No fue nunca a la escuela, pero no es iletrado. En las noches de invierno de las dehesas extremeñas él entretenía a los gañanes analfabetos leyéndoles imposibles historias de  interminables novelones por entregas a la luz de un carburo.
Desde que tuvo algún uso de razón, en medio de la indefensa infancia, trabajó para comer.
Apenas cumplió los diecisiete se fue voluntario para sustituir a un hermano mayor, caído en combate mientras defendía a la República de la sublevación fascista. Fue herido, hecho prisionero, depurado en campos de concentración, castigado a servicios extraordinarios a la patria durante cinco interminables años en los Regulares de África, y luego entregado en carne viva a la España del hambre y la autarquía.
Sobrevivió, fundó familia, aceptó la esclavitud de la dehesa, la defensa del coto de los amos, el jergón de paja, el pan de quince días, y crió a sus hijos con entrega ejemplar y sacrificio. Mientras redescubrió las leyes de Mendel y logró que sus cabras de paridera trajeran trillizos en cada uno de sus partos; que sus gallinas, todas, pusieran huevos de dos yemas; que los melones de su huerto tuvieran, sin excepción, la dulzura del almíbar; que sus injertos produjeran frutas desconocidas , jugosas, dulcísimas, de extraños coloridos.
El día de san Miguel de cada año, día de renovar contrato con el amo, tembloroso y con la camisa limpia, reñía, sin  convencimiento alguno, su pan y su sueldo miserable  con el terrateniente que lo consideraba, más que persona, pertenencia. No había ni sindicato ni convenio que le ofreciera protección. Y en consecuencia lo explotaron de sol a sol según los usos de la época en la que le tocó vivir. Le recordaban su pasado en el ejército rojo y la generosidad del vencedor que le ofrecía un salario. Y él se volvía al cortijo, silencioso, cabizbajo, de nuevo derrotado en esa otra  guerra interminable que solía ser la vida para el pobre.
Se jubiló en su día. Se le vio feliz con los primeros gobiernos socialistas. Sacó a la luz su militancia olvidada y herrumbrosa por el óxido del miedo. La democracia que defendió en su día había llegado, por fin. No negaré que su vejez consciente ha sido más dichosa que su vida útil. Luego perdió a su esposa, el oído, la vista, la memoria, las ganas de palique. Se fue encerrando poco a poco en algún huerto perdido en su interior donde cultiva injertos de recuerdos entremezclados que, a veces, producen  frutos que confunden la razón de su familia.

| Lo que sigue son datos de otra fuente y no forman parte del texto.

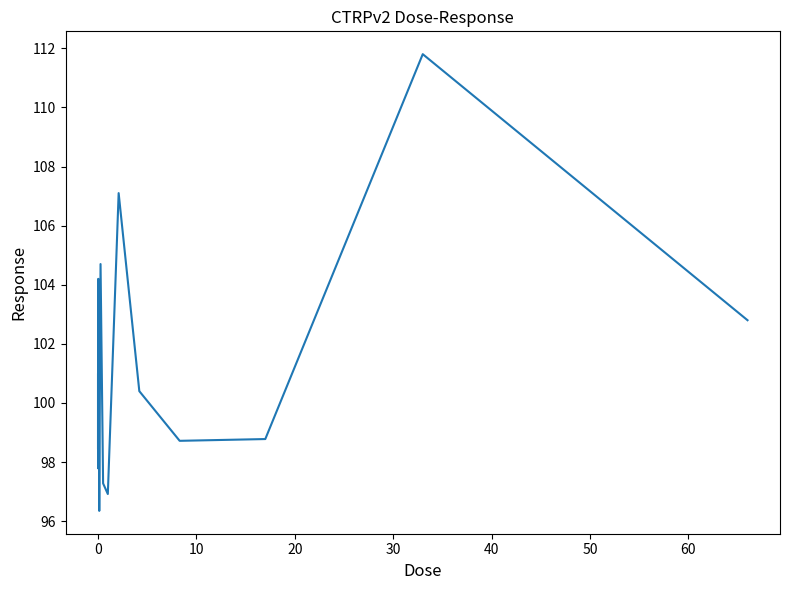

What is the sum of all values?

1617.3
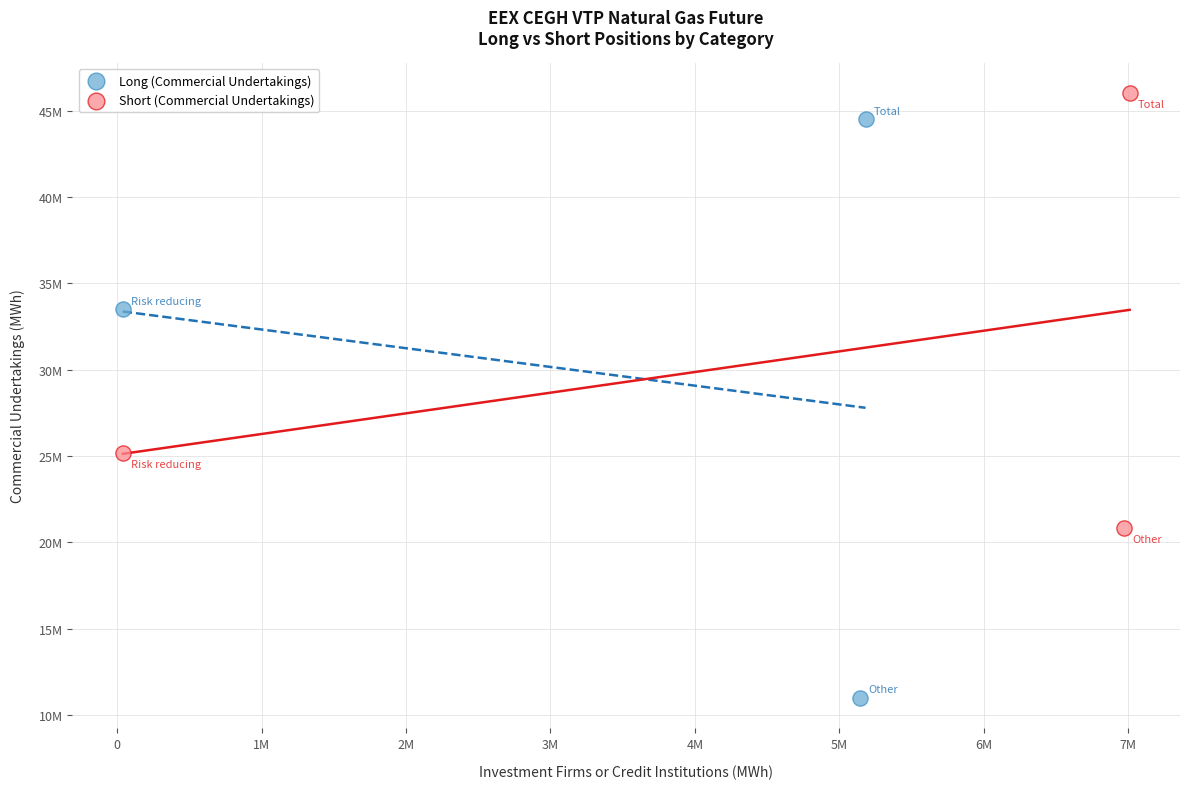

Which series has the widest spread of Y values?

Long (Commercial Undertakings)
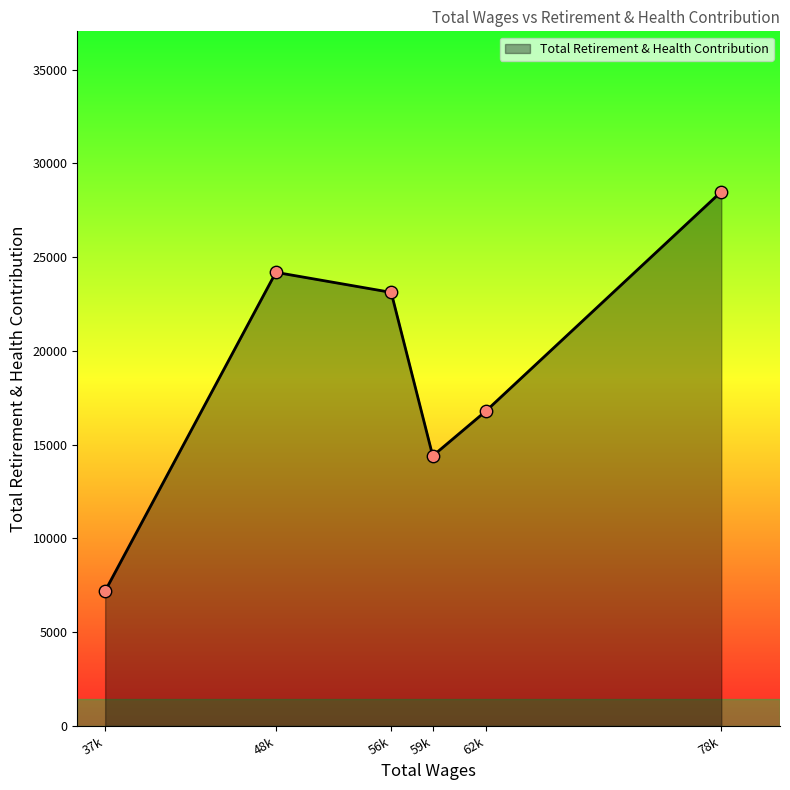

Approximately how many times larger is the value at 62k compared to 37k?

2.3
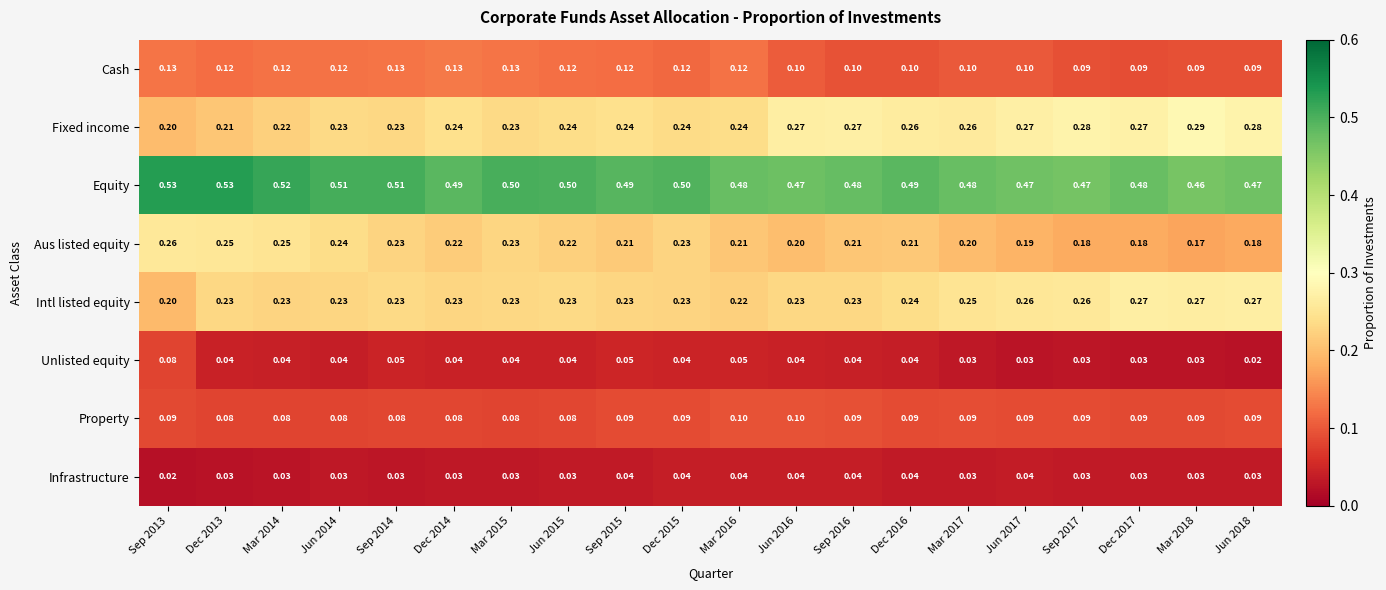

Which series has the largest total across all categories?

Equity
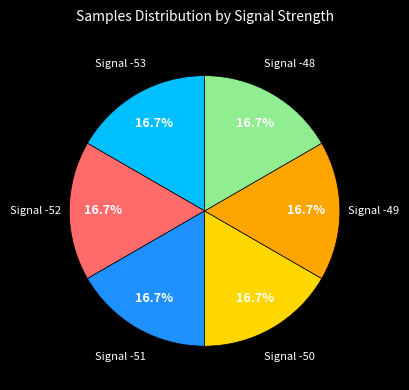

Is there any slice that represents more than half of the pie?

No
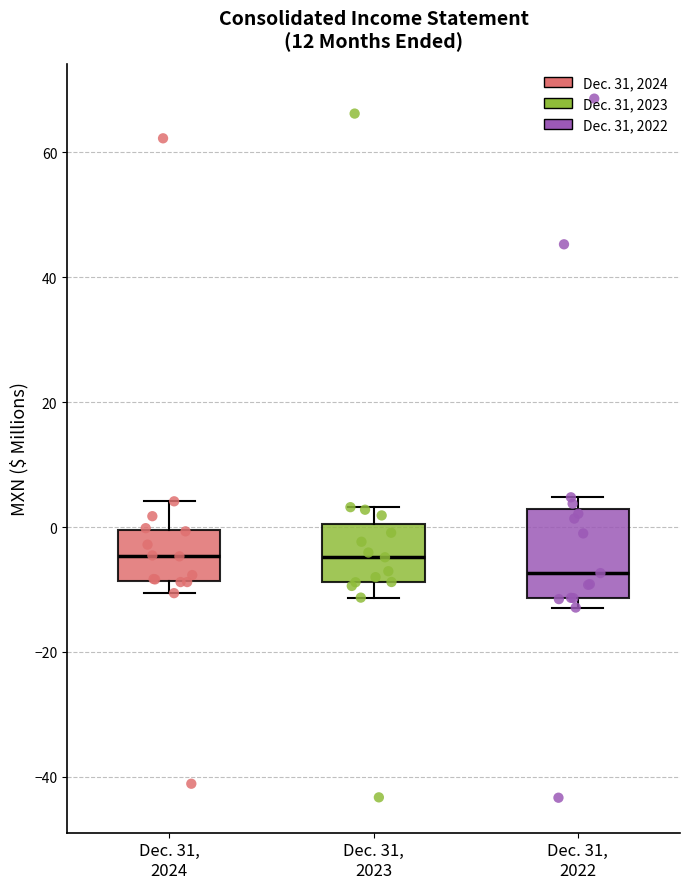

Reading left to right, read every box against the y-axis: the position of its median line, the range the box covers, and the ends of its whiskers. The values are not printed on the chart, so give them approximately, as read against the axis.

Dec. 31, 2024: median -4, box -8 to 0, whiskers -10 to 4
Dec. 31, 2023: median -4, box -8 to 0, whiskers -12 to 4
Dec. 31, 2022: median -8, box -12 to 2, whiskers -12 (just below the box's lower edge) to 4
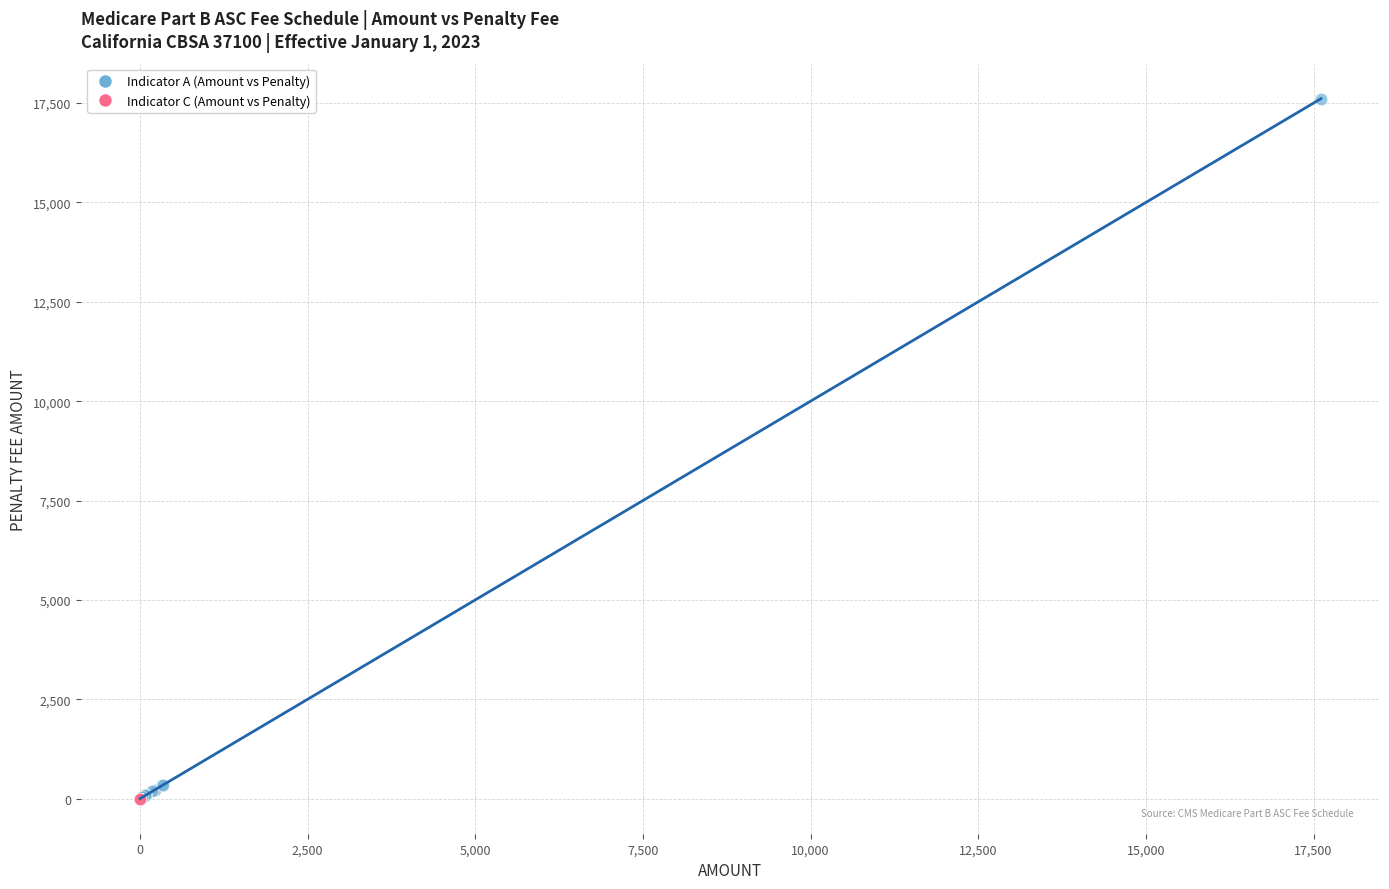

Which series contains the highest Y value?

Indicator A (Amount vs Penalty)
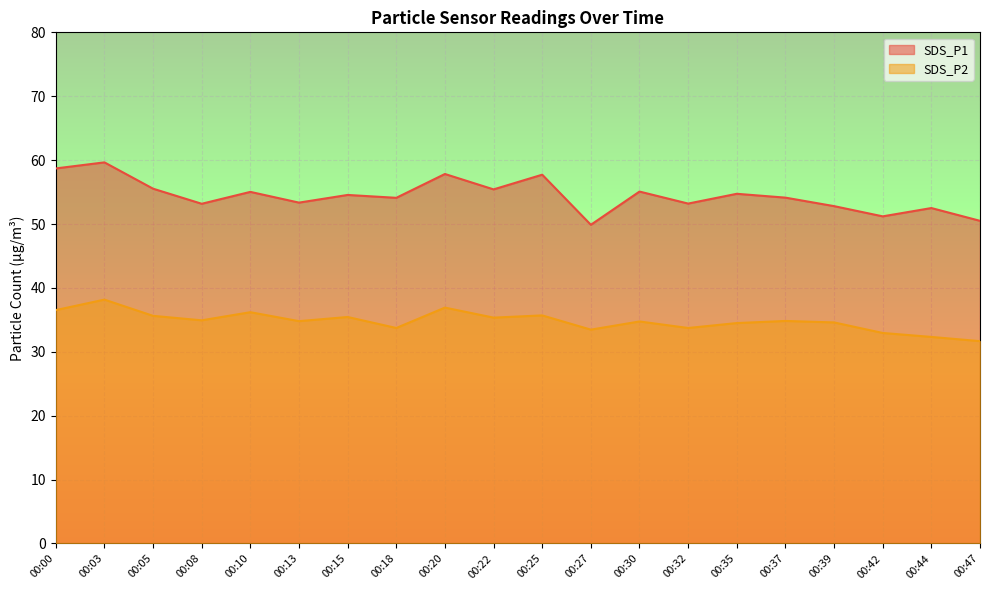

Where is the first local minimum for SDS_P1?

00:08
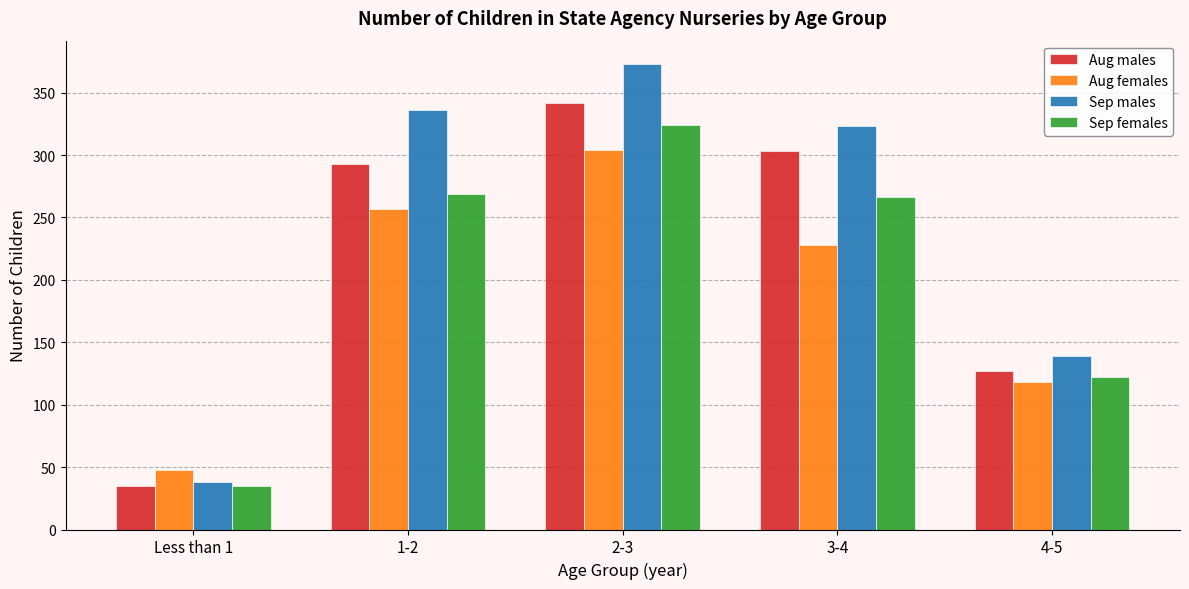

What is the sum of all Sep males values?

1209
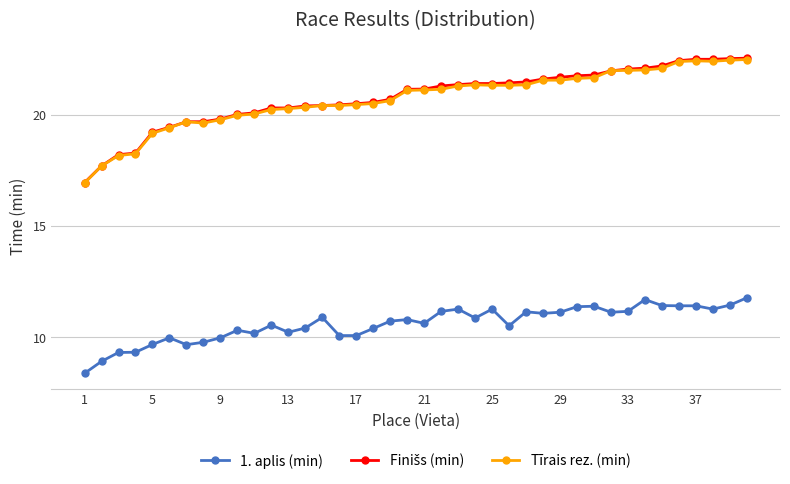

At how many categories does at least one series exceed 12?

40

En un momento de lucidez me preguntó quién había ganado las últimas elecciones generales. “La derecha” – le dije. Guardó silencio un largo rato, la mejilla apoyada en la mano viejísima, pero aun poderosa. Pensé que habría perdido el interés en la conversación. Luego musitó  ¡“Vaya por dios”!
Todo un discurso.
Presentía que él, con su pensión miserable que no alcanza los seiscientos euros mensuales, acabaría prestando dinero al gobierno de derechas para enjugar la locura de Bankia, por ejemplo.
Porque está sucediendo. Cada vez que acude a la farmacia.
Lamentaría, si lo supiera, no haber ido a votar. Los viejos  imposibilitados no deberían faltar nunca a su cita con el colegio electoral, porque nosotros no hemos aprendido a defenderlos. O hemos olvidado esa obligación humanitaria.